**ACTIVITY:** Every line below that has "class" in it should be copied.

(Front-end code change data)
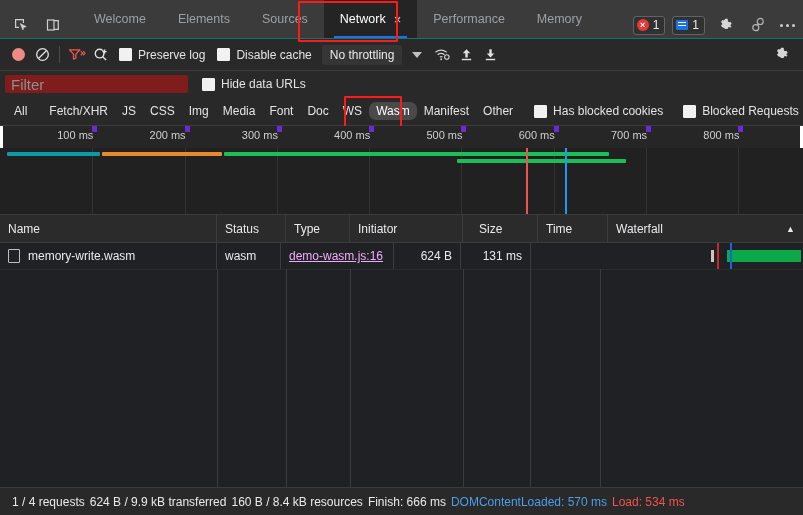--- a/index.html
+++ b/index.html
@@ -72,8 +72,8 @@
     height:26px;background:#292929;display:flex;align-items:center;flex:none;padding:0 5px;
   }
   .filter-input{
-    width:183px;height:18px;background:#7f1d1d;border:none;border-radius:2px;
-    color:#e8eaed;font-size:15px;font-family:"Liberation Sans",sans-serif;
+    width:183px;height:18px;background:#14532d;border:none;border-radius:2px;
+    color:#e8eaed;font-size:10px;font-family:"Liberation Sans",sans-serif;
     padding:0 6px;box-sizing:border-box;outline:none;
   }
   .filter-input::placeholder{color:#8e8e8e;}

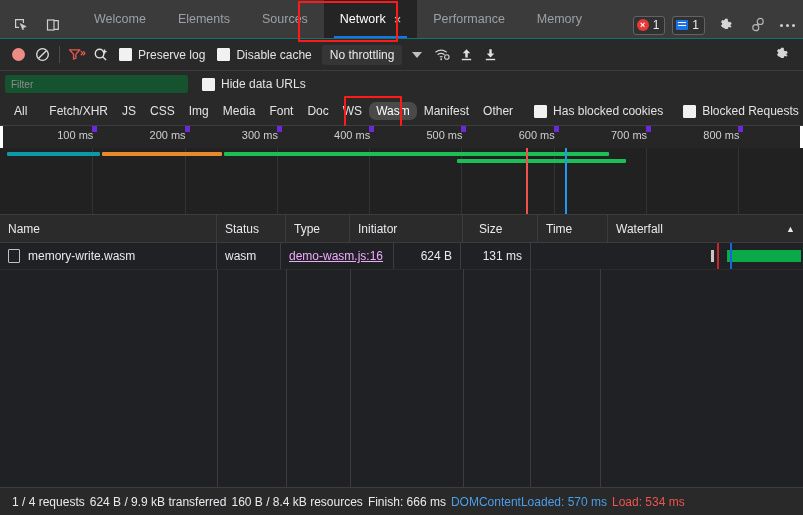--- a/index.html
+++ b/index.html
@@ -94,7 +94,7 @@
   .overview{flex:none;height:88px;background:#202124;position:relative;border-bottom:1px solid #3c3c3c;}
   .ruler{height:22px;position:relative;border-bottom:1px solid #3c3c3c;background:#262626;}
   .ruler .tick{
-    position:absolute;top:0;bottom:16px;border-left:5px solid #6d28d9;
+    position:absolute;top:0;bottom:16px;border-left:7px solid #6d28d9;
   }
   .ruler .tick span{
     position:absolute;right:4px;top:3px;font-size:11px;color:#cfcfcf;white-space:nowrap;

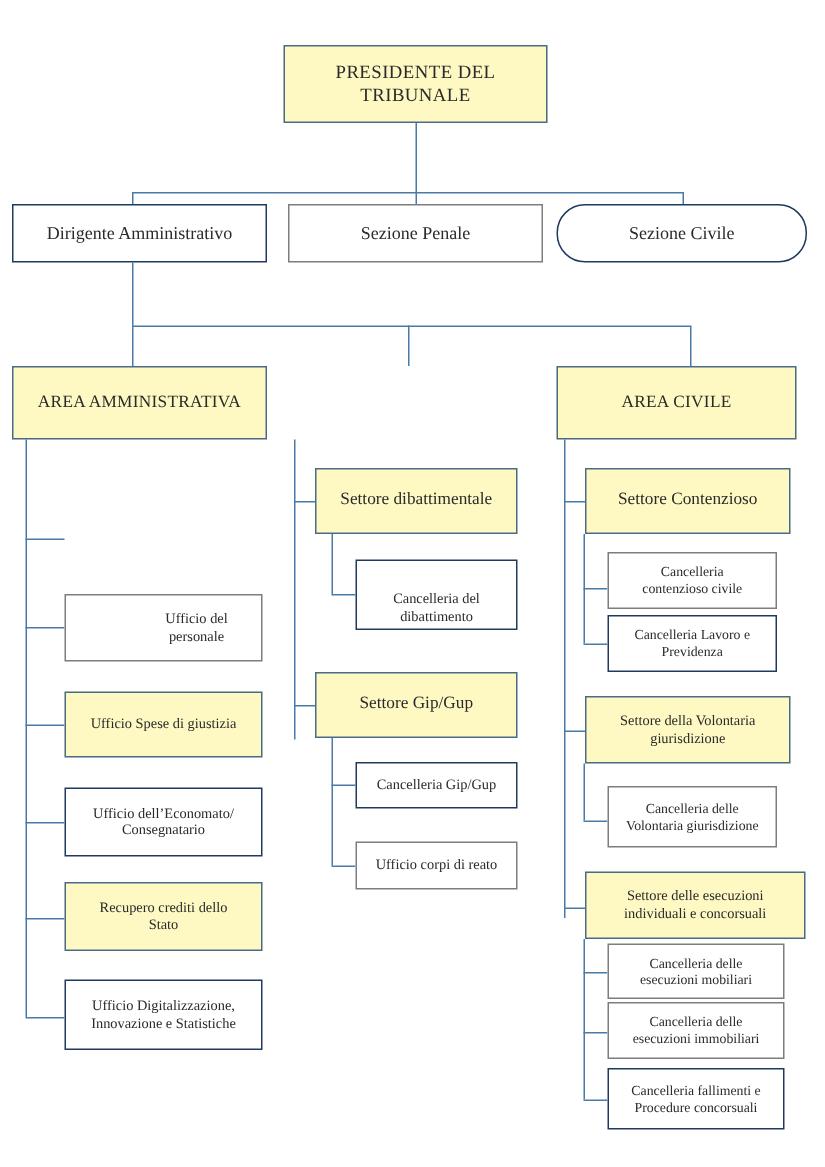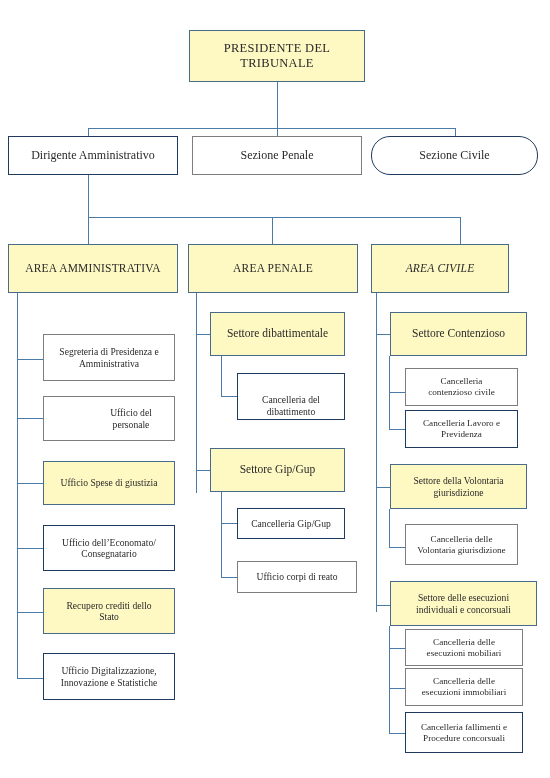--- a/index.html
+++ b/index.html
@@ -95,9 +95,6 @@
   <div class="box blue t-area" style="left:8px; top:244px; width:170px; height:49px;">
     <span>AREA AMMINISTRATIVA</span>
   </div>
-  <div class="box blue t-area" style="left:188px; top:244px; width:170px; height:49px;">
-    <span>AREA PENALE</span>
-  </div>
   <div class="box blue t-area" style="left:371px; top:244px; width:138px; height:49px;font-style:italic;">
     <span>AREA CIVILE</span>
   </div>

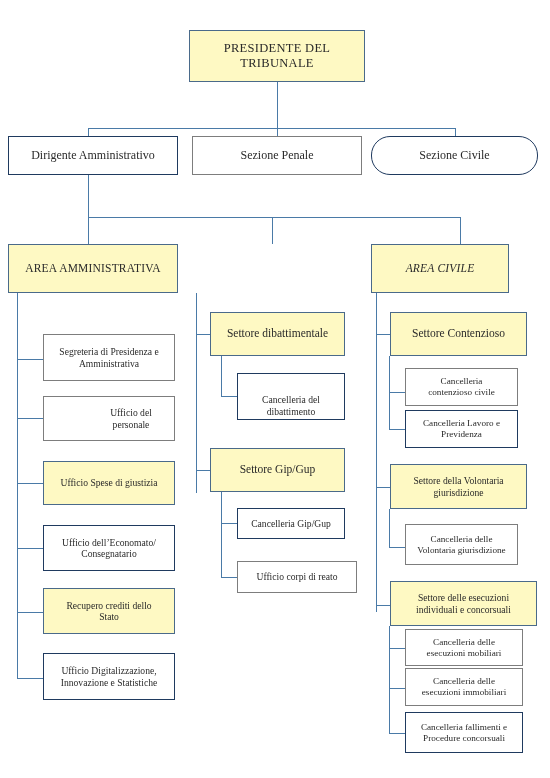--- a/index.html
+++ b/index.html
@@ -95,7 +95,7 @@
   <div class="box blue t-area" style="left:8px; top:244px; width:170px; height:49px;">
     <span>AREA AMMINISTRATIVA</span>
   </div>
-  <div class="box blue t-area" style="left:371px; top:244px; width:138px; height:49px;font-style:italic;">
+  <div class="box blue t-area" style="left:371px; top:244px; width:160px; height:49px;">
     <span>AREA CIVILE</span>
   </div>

**PROBLEM SOLUTION:**
   <div class="box blue t-area" style="left:8px; top:244px; width:170px; height:49px;">
-  <div class="box blue t-area" style="left:188px; top:244px; width:170px; height:49px;">
   <div class="box blue t-area" style="left:371px; top:244px; width:138px; height:49px;font-style:italic;">
   <div class="box blue t-area" style="left:8px; top:244px; width:170px; height:49px;">
-  <div class="box blue t-area" style="left:371px; top:244px; width:138px; height:49px;font-style:italic;">
+  <div class="box blue t-area" style="left:371px; top:244px; width:160px; height:49px;">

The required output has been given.